Alors, c'est ainsi.
Harry regarda vers l'entrée et vit les visages déterminés des membres de la faculté mais ils étaient aussi, de façon assez surprenante, calmes. Il se tourna vers l'intérieur du château et confia à sa mémoire tout ce qu'il voyait. Il s'agissait d'un geste absurde, dans quelques heures, il ne serait plus en position de se souvenir de quoi que ce soit, mais il le fit tout de même. Plus pas habitude, c'était la seule façon que connaissait Harry pour dire adieu à ses souvenirs. Et à sa vie.
Il avait le sentiment de tout découvrir pour la première fois. Le château, les visages, tout était nouveau, comme lorsqu'il était arrivé pour la première fois, tant d'années auparavant. Pourquoi doit-on tout perdre pour pouvoir les apprécier ? Pourquoi l'émerveillement et l'admiration ne peuvent-ils pas durer, malgré le nombre de fois que nous les expérimentons ?
« L'armée moldue approche, » Les informa Albus en interrompant les pensée de Harry. Il attira l'attention de tous. « Est-ce que tout le monde a pris la potion ? »

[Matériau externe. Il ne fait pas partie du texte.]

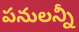
పనులన్నీ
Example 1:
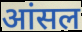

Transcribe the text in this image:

आंसल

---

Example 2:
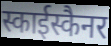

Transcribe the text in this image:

स्काईस्कैनर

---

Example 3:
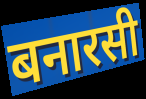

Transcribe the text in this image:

बनारसी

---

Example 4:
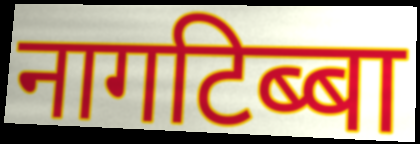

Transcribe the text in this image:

नागटिब्बा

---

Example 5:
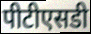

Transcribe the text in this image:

पीटीएसडी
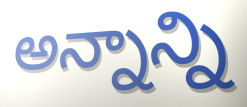
అన్నాన్ని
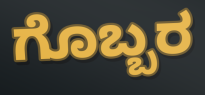
ಗೊಬ್ಬರ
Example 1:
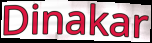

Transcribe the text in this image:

Dinakar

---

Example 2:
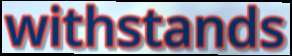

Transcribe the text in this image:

withstands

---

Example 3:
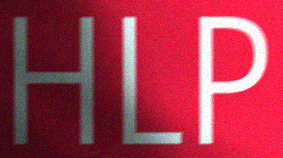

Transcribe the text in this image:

HLP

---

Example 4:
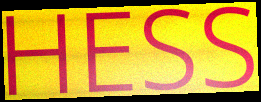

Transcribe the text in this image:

HESS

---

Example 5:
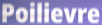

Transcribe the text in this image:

Poilievre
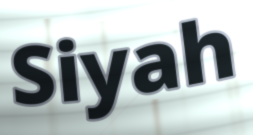
Siyah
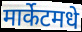
मार्केटमधे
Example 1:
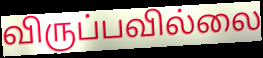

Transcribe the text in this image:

விருப்பவில்லை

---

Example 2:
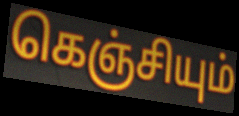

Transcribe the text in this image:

கெஞ்சியும்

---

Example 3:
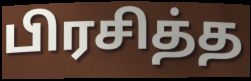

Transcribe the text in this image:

பிரசித்த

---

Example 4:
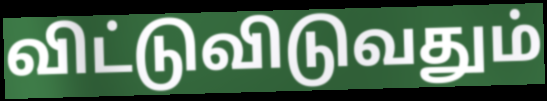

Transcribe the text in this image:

விட்டுவிடுவதும்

Il y eut des acquiescements et des murmures d'agrément partout dans la salle.
« Je dois vous demander une nouvelle fois si vous souhaitez vraiment faire cela ? Vous avez encore le temps de partir. » Albus regarda autour de lui. « Et si l'un de vous prend cette décision, on ne pensera pas moins de vous. »

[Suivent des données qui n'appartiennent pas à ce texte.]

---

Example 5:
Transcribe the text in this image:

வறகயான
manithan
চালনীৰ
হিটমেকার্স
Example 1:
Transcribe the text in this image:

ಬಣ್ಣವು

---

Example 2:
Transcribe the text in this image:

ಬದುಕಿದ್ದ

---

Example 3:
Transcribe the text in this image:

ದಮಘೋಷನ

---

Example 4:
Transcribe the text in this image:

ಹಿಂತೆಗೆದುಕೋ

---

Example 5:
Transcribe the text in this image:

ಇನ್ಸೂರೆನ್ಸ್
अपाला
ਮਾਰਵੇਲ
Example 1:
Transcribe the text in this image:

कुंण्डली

Harry secoua la tête, comme tous les autres.
Albus hocha la tête, en signe d'acceptation. « Laissez-moi vous rappeler que nous combattons pour gagner du temps, pour que Hermione et Drago, puissent conduire les enfants en sécurité. Prenez la position que vous voulez dans le château et aux limites. Et n'hésitez pas. Ce sont des forces militaires très entraînées qui croient débarrasser le monde d'un mal vil et dangereux. Ils n'hésiteront pas, » Albus s'arrêta comme s'il laissait à chacun le temps d'assimiler ses paroles.

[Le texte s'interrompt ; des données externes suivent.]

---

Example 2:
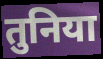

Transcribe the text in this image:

तुनिया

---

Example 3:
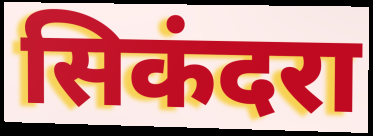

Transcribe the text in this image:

सिकंदरा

« Avant qu'ils ne partent ce matin, » Continua Albus un instant après, « J'ai donné à Fumfseck les instructions pour qu'il me prévienne dès que les enfants seront rentrés chez eux. A ce moment-là, Minerva et moi jetterons le sort qui détruira le château. Toutes les barrières qui protégent le château disparaîtront. Transplaner sera alors possible. »
Le regarda d'Albus fit le tour de la pièce. « Si vous êtes en vie, profitez-en pour vous enfuir. Notre diversion devra être un succès. Il n'y a aucune raison pour sacrifier votre vie inutilement. Minerva et moi serons morts et toute personne vivante sera capable de transplaner. Ne soyez pas plus un héros que vous ne le serez déjà. »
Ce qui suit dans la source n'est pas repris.